Known for his black-and-white photography, Robert Mapplethorpe became a staple artist for the LGBTQ+ community during the aids crisis.

Mapplethorpe grew up in a Catholic household before discovering the polaroid and applying to study arts at Pratt Institute in Brooklyn. It was here that Mapplethorpe began to document the belly of New York City during the 70s. He was concerned with the documentation of the S&M scene within the city, causing a mass rift within the arts community. In the 1980s as Mapplethorpe's career began to flourish he was taking pictures for album covers for artists such as Patti Smith and photographing other music legends like Iggy Pop.

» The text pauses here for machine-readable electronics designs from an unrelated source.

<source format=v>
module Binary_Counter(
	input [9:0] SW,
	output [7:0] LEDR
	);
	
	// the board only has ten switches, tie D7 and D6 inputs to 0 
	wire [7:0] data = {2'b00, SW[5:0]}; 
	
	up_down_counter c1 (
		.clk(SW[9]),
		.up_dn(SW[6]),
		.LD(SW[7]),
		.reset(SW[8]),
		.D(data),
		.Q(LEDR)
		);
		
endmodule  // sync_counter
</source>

It was in 1986 that Mapplethorpe was diagnosed with AIDS. His art began to really conceptualize the sexuality of gay men living within this crisis. As well as photographing other people, he became very concerned with the self-portrait, often depicting the many faces of one man in the patriarchal system. He's quite often associated with Michelangelo in his photographic approach to his subject, taking particular notice of the body, and how the body cooperates with the world. In nearly all of his work, you can pinpoint his expression. A close-up of fingertips, the nose, and the eyes; within such a binary colour spectrum Mapplethorpe manages to express emotion and rage for the gay community.

Before he passed away in 1989, he set up the Robert Mapplethorpe Foundation to promote the arts as well as fund medical research and a cure for AIDS. Though his works aren't explicitly sexual, there is a deeper conversation that you can always hear when you look at a Mapplethorpe photograph.